|New public procurement review procedures for Egypt were discussed in Cairo on 6-7 April 2016|
[21/04/2016] The Ministry of Finance of Egypt invited the OECD/SIGMA, the UNCITRAL Secretariat and the European Bank for Reconstruction and Development (EBRD) to exchange experience on setting up review bodies for dealing with complaints in public tenders. On 6 and 7 April 2016 a close session was held with members of the General Authority of Government Services (GAGS), in particular the team drafting amendments to the public procurement law and members of the office in charge of complaints.
The purpose of the meeting was to share information and experience, in particular on the existing systems of review bodies, on available remedies, on the various review cultures that may exist in different national systems of public procurement and to discuss reform implementation challenges, provisions needed in secondary legislation and other related topics.

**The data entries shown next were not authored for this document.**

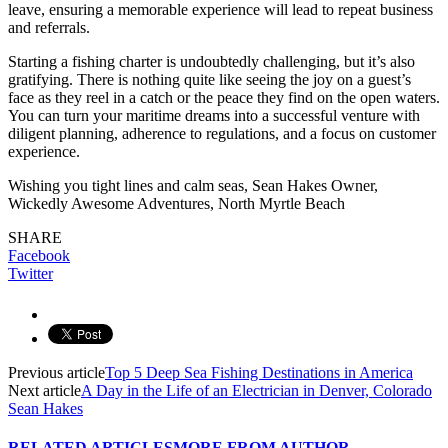
leave, ensuring a memorable experience will lead to repeat business
and referrals.
Starting a fishing charter is undoubtedly challenging, but it’s also
gratifying. There is nothing quite like seeing the joy on a guest’s
face as they reel in a catch or the peace they find on the open waters.
You can turn your maritime dreams into a successful venture with
diligent planning, adherence to regulations, and a focus on customer
experience.
Wishing you tight lines and calm seas, Sean Hakes Owner,
Wickedly Awesome Adventures, North Myrtle Beach
SHARE
Facebook
Twitter
Previous article
Top 5 Deep Sea Fishing Destinations in America
Next article
A Day in the Life of an Electrician in Denver, Colorado
Sean Hakes
RELATED ARTICLES
MORE FROM AUTHOR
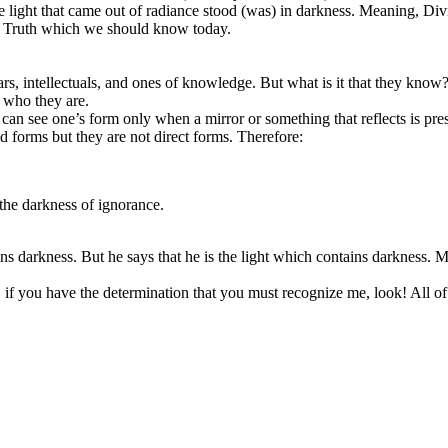
 light that came out of radiance stood (was) in darkness. Meaning, Div
the Truth which we should know today.
s, intellectuals, and ones of knowledge. But what is it that they know? 
w who they are.
n see one’s form only when a mirror or something that reflects is present
ed forms but they are not direct forms. Therefore:
the darkness of ignorance.
s darkness. But he says that he is the light which contains darkness. M
 if you have the determination that you must recognize me, look! All of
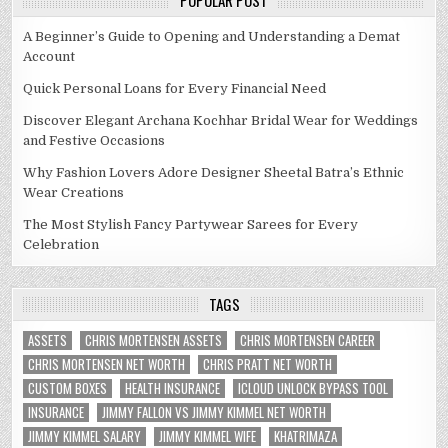
POPULAR POST
A Beginner’s Guide to Opening and Understanding a Demat
Account
Quick Personal Loans for Every Financial Need
Discover Elegant Archana Kochhar Bridal Wear for Weddings
and Festive Occasions
Why Fashion Lovers Adore Designer Sheetal Batra’s Ethnic
Wear Creations
The Most Stylish Fancy Partywear Sarees for Every
Celebration
TAGS
ASSETS
CHRIS MORTENSEN ASSETS
CHRIS MORTENSEN CAREER
CHRIS MORTENSEN NET WORTH
CHRIS PRATT NET WORTH
CUSTOM BOXES
HEALTH INSURANCE
ICLOUD UNLOCK BYPASS TOOL
INSURANCE
JIMMY FALLON VS JIMMY KIMMEL NET WORTH
JIMMY KIMMEL SALARY
JIMMY KIMMEL WIFE
KHATRIMAZA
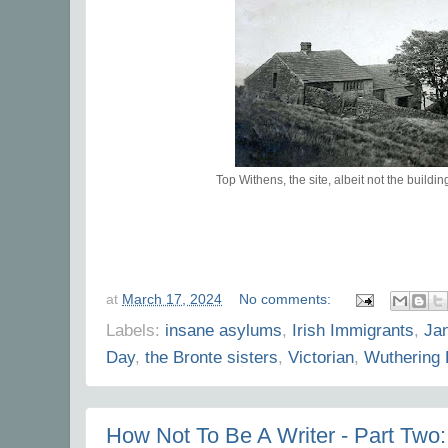
Top Withens, the site, albeit not the buildi
at
March 17, 2024
No comments:
Labels:
insane asylums
,
Irish Immigrants
,
Ja
Day
,
the Bronte sisters
,
Victorian
,
Wuthering 
How Not To Be A Writer - Part Two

Khalid M. Nofal and Philip ter Woort Sharing information and experience Participants of the session on 6 April 2016
Zoran Blasevic, who was the Secretary General of the first Croatian State Commission for the Supervision of Public Procurement Procedures, talked on the impact of the review function on the public procurement market and how it could improve the general perception about public procurement. Zoran’s presentation gave rise to another discussion about the independence of the complaint body and the need to have its decision effectively enforced.
The second session was devoted to the ways of restructuring a complaint office, giving it a new mandate and institutional set-up, with the participation of the aforesaid and Erika Bozzay, senior policy adviser in the OECD/SIGMA programme, and Olivier Moreau, consultant for the EBRD. Erika gave a presentation on legal protection in public procurement. The general discussion was structured on a series of questions: the mandate of the office for complaints (should the disputes regard tendering only or including implementation of the contract?), its coverage (should all decisions in the tendering process be challengeable?), who can complain (actual bidders only, or potential ones also or members of public?), which procedure is used (tribunal or administrative?), whether resorting to the Complaint Office should be an option or a mandatory step before going to court or arbitration, whether the Complaint Office should rather have a binding role or an advisory one, the question of delays in the procurement procedures and how to avoid them.